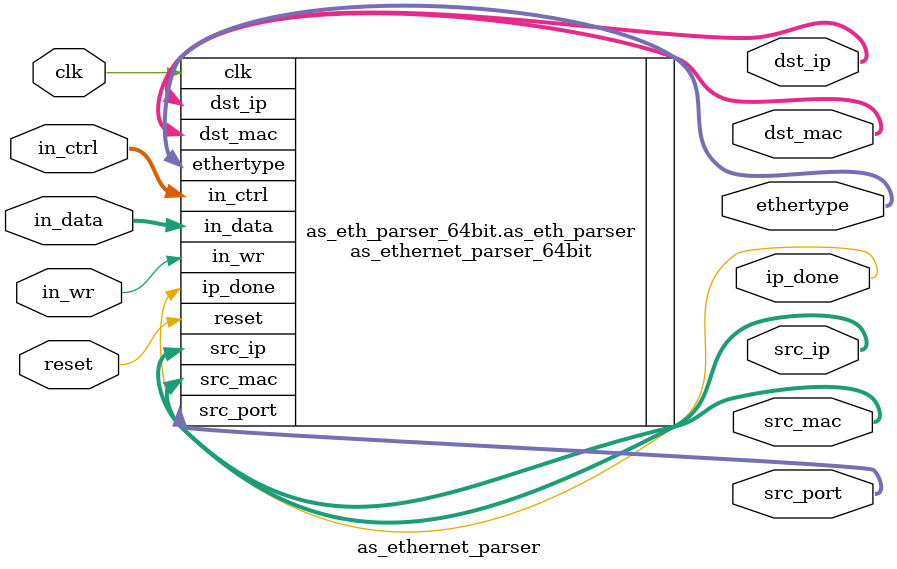
<source format=v>
`timescale 1ns/1ps
  module as_ethernet_parser
    #(parameter DATA_WIDTH = 64,
      parameter CTRL_WIDTH=DATA_WIDTH/8,
      parameter NUM_IQ_BITS = 3,
      parameter INPUT_ARBITER_STAGE_NUM = 2
      )
   (// --- Interface to the previous stage
    input  [DATA_WIDTH-1:0]            in_data,
    input  [CTRL_WIDTH-1:0]            in_ctrl,
    input                              in_wr,

    // --- Interface to anti_spoof
    output [31:0]                      dst_ip,
    output [31:0]                      src_ip,
    // --- Interface to anti_spoof
    output [47:0]                      dst_mac,
    output [47:0]                      src_mac,
    output [15:0]                      ethertype,
    output                             ip_done,
    output [NUM_IQ_BITS-1:0]           src_port,

    // --- Misc

    input                              reset,
    input                              clk
   );

   generate
   genvar i;
   if(DATA_WIDTH==64) begin: as_eth_parser_64bit
      as_ethernet_parser_64bit
	#(
	  .NUM_IQ_BITS(NUM_IQ_BITS),
	  .INPUT_ARBITER_STAGE_NUM(INPUT_ARBITER_STAGE_NUM))
         as_eth_parser
	   (.in_data(in_data),
	    .in_ctrl(in_ctrl),
	    .in_wr(in_wr),
	    .dst_ip (dst_ip),
	    .src_ip(src_ip),
	    .dst_mac (dst_mac),
	    .src_mac(src_mac),
	    .ethertype (ethertype),
	    .ip_done (ip_done),
	    .src_port(src_port),
	    .reset(reset),
	    .clk(clk));
   end // block: eth_parser_64bit
   else if(DATA_WIDTH==32) begin: as_eth_parser_32bit
      as_ethernet_parser_32bit
	#(
	  .NUM_IQ_BITS(NUM_IQ_BITS),
	  .INPUT_ARBITER_STAGE_NUM(INPUT_ARBITER_STAGE_NUM))
         as_eth_parser
	   (.in_data(in_data),
	    .in_ctrl(in_ctrl),
	    .in_wr(in_wr),
	    .dst_ip (dst_ip),
	    .src_ip(src_ip),
	    .dst_mac (dst_mac),
	    .src_mac(src_mac),
	    .ethertype (ethertype),
	    .ip_done (ip_done),
	    .src_port(src_port),
	    .reset(reset),
	    .clk(clk));
   end // block: eth_parser_32bit
   endgenerate



endmodule // ethernet_parser_64bit

</source>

——————————

Instructions for the task: Now write out the data word for word, skipping every picture in it.

Output for this task:
<source format=v>
`timescale 1ns/1ps
  module as_ethernet_parser
    #(parameter DATA_WIDTH = 64,
      parameter CTRL_WIDTH=DATA_WIDTH/8,
      parameter NUM_IQ_BITS = 3,
      parameter INPUT_ARBITER_STAGE_NUM = 2
      )
   (// --- Interface to the previous stage
    input  [DATA_WIDTH-1:0]            in_data,
    input  [CTRL_WIDTH-1:0]            in_ctrl,
    input                              in_wr,

    // --- Interface to anti_spoof
    output [31:0]                      dst_ip,
    output [31:0]                      src_ip,
    // --- Interface to anti_spoof
    output [47:0]                      dst_mac,
    output [47:0]                      src_mac,
    output [15:0]                      ethertype,
    output                             ip_done,
    output [NUM_IQ_BITS-1:0]           src_port,

    // --- Misc

    input                              reset,
    input                              clk
   );

   generate
   genvar i;
   if(DATA_WIDTH==64) begin: as_eth_parser_64bit
      as_ethernet_parser_64bit
	#(
	  .NUM_IQ_BITS(NUM_IQ_BITS),
	  .INPUT_ARBITER_STAGE_NUM(INPUT_ARBITER_STAGE_NUM))
         as_eth_parser
	   (.in_data(in_data),
	    .in_ctrl(in_ctrl),
	    .in_wr(in_wr),
	    .dst_ip (dst_ip),
	    .src_ip(src_ip),
	    .dst_mac (dst_mac),
	    .src_mac(src_mac),
	    .ethertype (ethertype),
	    .ip_done (ip_done),
	    .src_port(src_port),
	    .reset(reset),
	    .clk(clk));
   end // block: eth_parser_64bit
   else if(DATA_WIDTH==32) begin: as_eth_parser_32bit
      as_ethernet_parser_32bit
	#(
	  .NUM_IQ_BITS(NUM_IQ_BITS),
	  .INPUT_ARBITER_STAGE_NUM(INPUT_ARBITER_STAGE_NUM))
         as_eth_parser
	   (.in_data(in_data),
	    .in_ctrl(in_ctrl),
	    .in_wr(in_wr),
	    .dst_ip (dst_ip),
	    .src_ip(src_ip),
	    .dst_mac (dst_mac),
	    .src_mac(src_mac),
	    .ethertype (ethertype),
	    .ip_done (ip_done),
	    .src_port(src_port),
	    .reset(reset),
	    .clk(clk));
   end // block: eth_parser_32bit
   endgenerate



endmodule // ethernet_parser_64bit

</source>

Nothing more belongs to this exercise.